Turing Machines and the Busy Beaver Game - mishkinf
http://www.drivenbycode.com/turing-machines-and-the-busy-beaver-game/

======
belovedeagle
I believe there is some confusion in the article about whether non-halting
Turing machines are properly called "Turing machines"; that is, the author
seems to use the phrase "Turing machine" to refer only to halting machines.

> Not each of these ways end up being Turing machines since a Turing machine,
> by definition, must have a finite number of operations that end with a
> halting state.

By contrast, a more accepted definition of a Turing machine is given:

> An n-card Turing machine is a machine that has a control unit (as seen
> above) that transitions between n discrete states until it reaches the
> halting-state.

Note that this definition states that the Turing machine no longer transitions
once it has reached the "halting state" [1] but it should not be read to imply
that a machine must actually reach the halting state after finitely many
operations.

The article could be corrected by replacing "Turing machine" in the
problematic statement with "Turing machine which halts"; or by making explicit
the notion of a candidate BBTM as a TM which must halt.

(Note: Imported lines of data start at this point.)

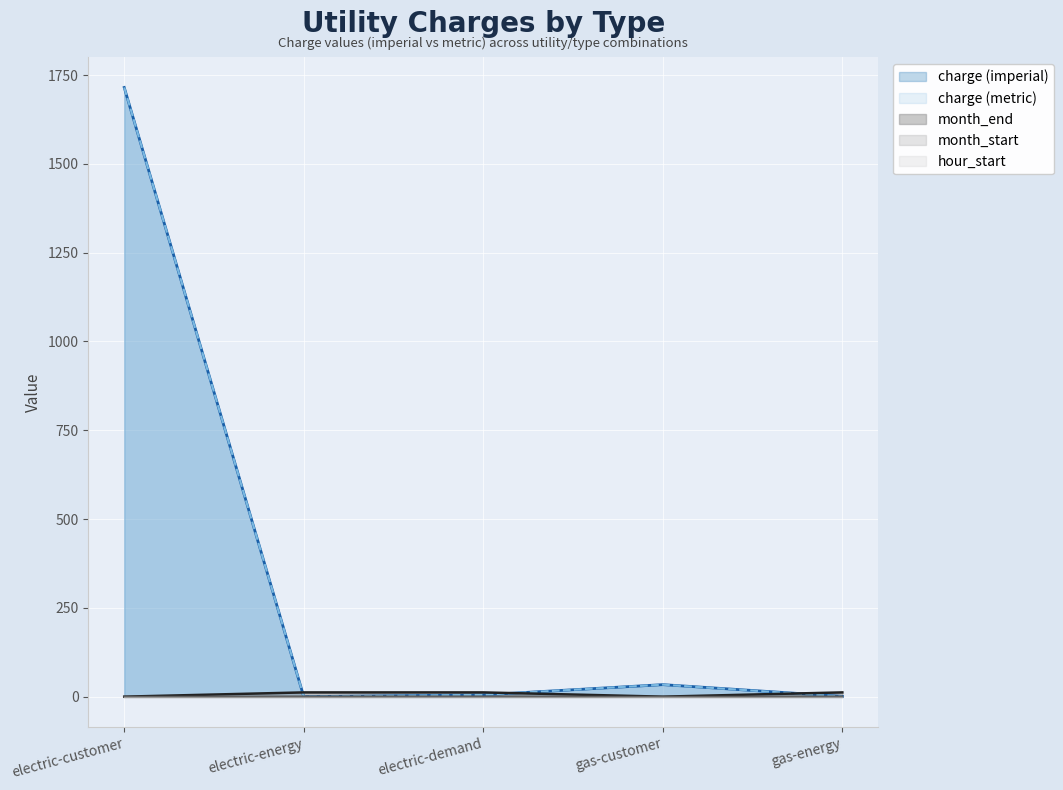

What is the greatest value displayed?

1715.0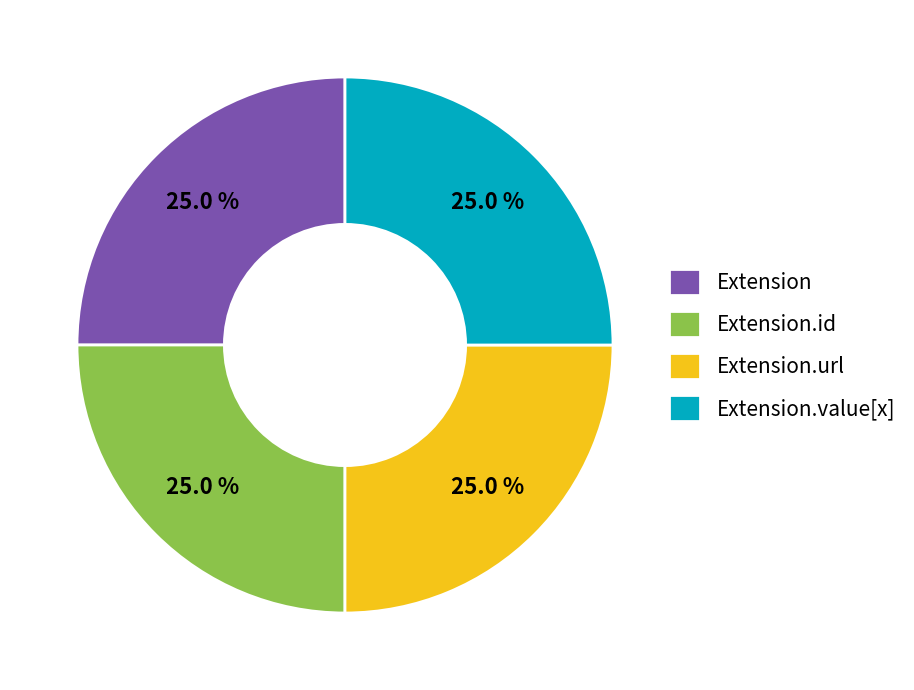

How many slices are in this pie chart?

4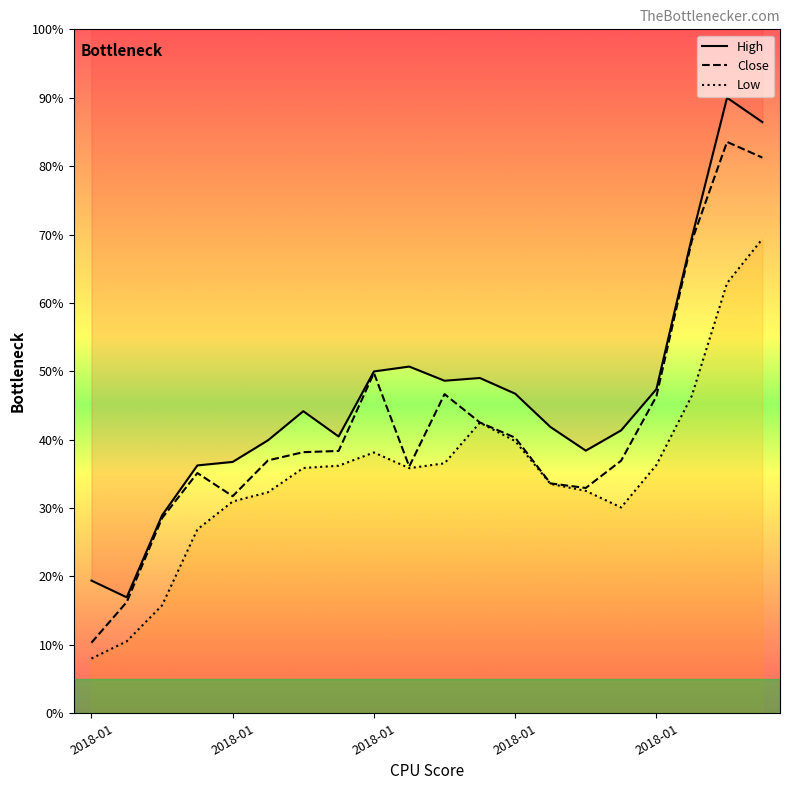

How many categories are shown in the chart?

20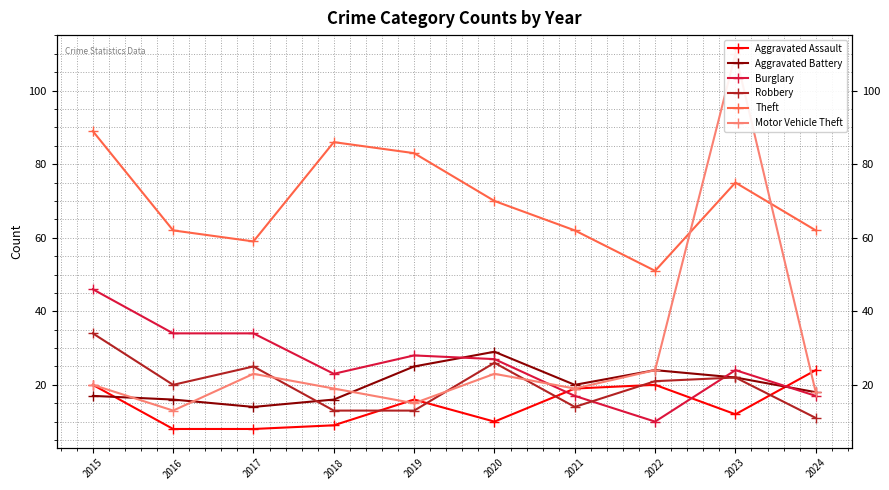

What is the value of the Burglary point at the 8th from the left?

10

As for the current reading of the statement, it is incorrect given that there
are in fact [4(n+1)]^2n possible binary n-state TMs given the formalization
used in the article, although there are many symmetries which could reduce
that number.

[1] The distinction between "a" halting state and "the" halting state is
immaterial, since you can view states which specify "HALT" either as many
distinct halting states or all leading to a singular state, halting.